Pro-Russian rebels set sights on Ukraine port city despite truce
KYIV - Agence France-Presse
A senior pro-Russian rebel commander said separatist forces were due to begin withdrawing heavy weapons from the front line in east Ukraine on Feb. 23, a sign rebels may be prepared to halt their advance as part of an internationally brokered peace deal. REUTERS Photo.
Pro-Russian forces massing near Ukraine's port city of Mariupol tried to overrun a troop position overnight, Kyiv said on Feb. 23, fuelling concerns for the fate of an internationally brokered ceasefire.Tensions were also high following a bomb blast Sunday in the eastern city of Kharkiv, well away from the fighting, which killed two people in what authorities called a "terrorist" attack.
The West has warned of additional sanctions on Russia if the shaky truce should deteriorate further, especially after rebels last week took the strategic town of Debaltseve in defiance of the ceasefire meant to start February 15.
A withdrawal of heavy weapons from the frontline -- a key step of the truce -- has still not gone ahead despite both sides on Sunday agreeing to start the process.
"As Ukrainian positions are still being fired upon there can be no talk yet of a withdrawal of arms," military spokesman Vladyslav Seleznyov wrote in a statement on Facebook on Monday.
The rebels, meanwhile, have sent mixed messages, alternately saying that they have pulled back some weapons or that they will start on Tuesday.
Ukraine's military said that clashes overnight dropped off considerably but that insurgent fighters had briefly tried to storm a flashpoint village east of Mariupol, on the Azov Sea coast.
Elsewhere around the conflict zone Kyiv said its forces had only come under fire twice during the night.

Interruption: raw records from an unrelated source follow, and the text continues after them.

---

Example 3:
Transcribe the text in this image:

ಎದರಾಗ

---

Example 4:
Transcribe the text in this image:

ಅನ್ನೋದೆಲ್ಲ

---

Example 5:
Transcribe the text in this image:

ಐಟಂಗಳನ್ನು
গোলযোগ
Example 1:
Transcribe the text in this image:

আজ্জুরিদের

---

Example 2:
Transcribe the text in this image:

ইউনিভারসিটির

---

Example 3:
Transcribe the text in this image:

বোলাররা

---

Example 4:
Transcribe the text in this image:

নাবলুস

Kyiv says Russia has sent 20 tanks and other vehicles and heavy weapons towards Mariupol. Regular fighting has raged in the area near the city and Ukrainian officials said Sunday two tank attacks were reported there.
Moscow denies giving military support to the rebels. However it made the same denials over Crimea -- the Ukrainian Black Sea peninsula that it annexed last year -- before finally admitting that it had deployed troops.

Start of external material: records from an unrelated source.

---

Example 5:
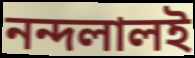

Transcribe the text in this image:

নন্দলালই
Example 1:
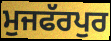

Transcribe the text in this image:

ਮੁਜਫੱਰਪੁਰ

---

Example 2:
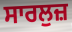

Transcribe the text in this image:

ਸਾਰਲੁਜ਼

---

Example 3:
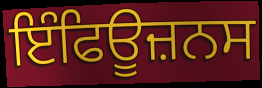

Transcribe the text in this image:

ਇੰਫਿਊਜ਼ਨਸ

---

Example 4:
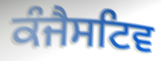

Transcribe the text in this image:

ਕੰਜੈਸਟਿਵ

If Mariupol were to fall to the pro-Russian rebels, it would remove a key obstacle to creating a separatist land corridor stretching from Russia's border with Ukraine to Crimea.

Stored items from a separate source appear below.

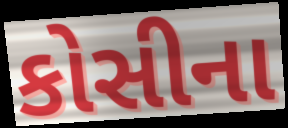
કોસીના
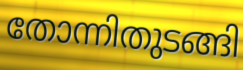
തോന്നിതുടങ്ങി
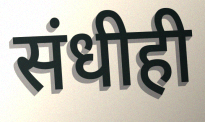
संधीही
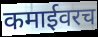
कमाईवरच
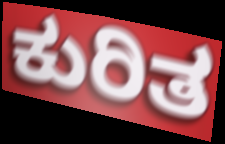
ಕುರಿತ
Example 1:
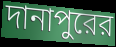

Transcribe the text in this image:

দানাপুরের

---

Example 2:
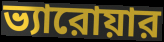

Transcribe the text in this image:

ভ্যারোয়ার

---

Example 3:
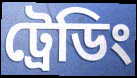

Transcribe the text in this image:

ট্রেডিং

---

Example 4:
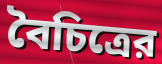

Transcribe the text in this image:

বৈচিত্রের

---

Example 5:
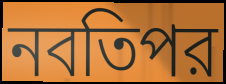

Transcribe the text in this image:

নবতিপর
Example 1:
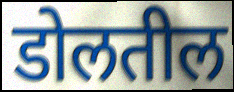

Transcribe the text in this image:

डोलतील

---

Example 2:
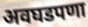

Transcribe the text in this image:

अवघडपणा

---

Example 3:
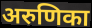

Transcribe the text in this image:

अरुणिका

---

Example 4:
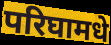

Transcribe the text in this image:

परिघामधे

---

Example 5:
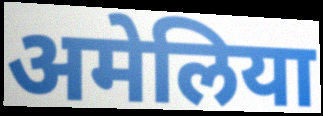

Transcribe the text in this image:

अमेलिया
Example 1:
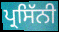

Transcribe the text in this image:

ਪ੍ਰਸਿੱਨੀ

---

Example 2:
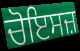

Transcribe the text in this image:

ਚੋਇਸਜ਼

The United States and the European Union, however, have strongly warned against further breaches to the ceasefire.
"An advance on Mariupol would clearly be in breach of the agreements" underpinning the truce brokered by Berlin and Paris, German Foreign Minister Frank-Walter Steinmeier said in an interview with his country's Bild newspaper.
France's European affairs minister Harlem Desir, who was in Kyiv on Sunday for a march marking the first anniversary of the overthrow of Ukraine's former pro-Kremlin president Viktor Yanukovych, told reporters the ceasefire "must absolutely be respected".
Otherwise, he said, Western sanctions on Russia would be maintained "and could even be strengthened".
On Saturday, US Secretary of State John Kerry declared that if the ceasefire continued to be violated, "there will be further consequences including consequences that will place added strains on Russia's already troubled economy".
Russia has already been hit by successive rounds of Western sanctions that are savaging its economy, which is headed for recession because of a collapse in oil prices.
Up to now, the main compliance with the truce has been a prisoner swap conducted on Saturday.
The Ukrainian army and the rebels traded nearly 200 fighters seized during the fighting.
Some of the soldiers released had been taken in the rebel assault on Debaltseve. The insurgents said they were still holding hundreds of others taken during that battle.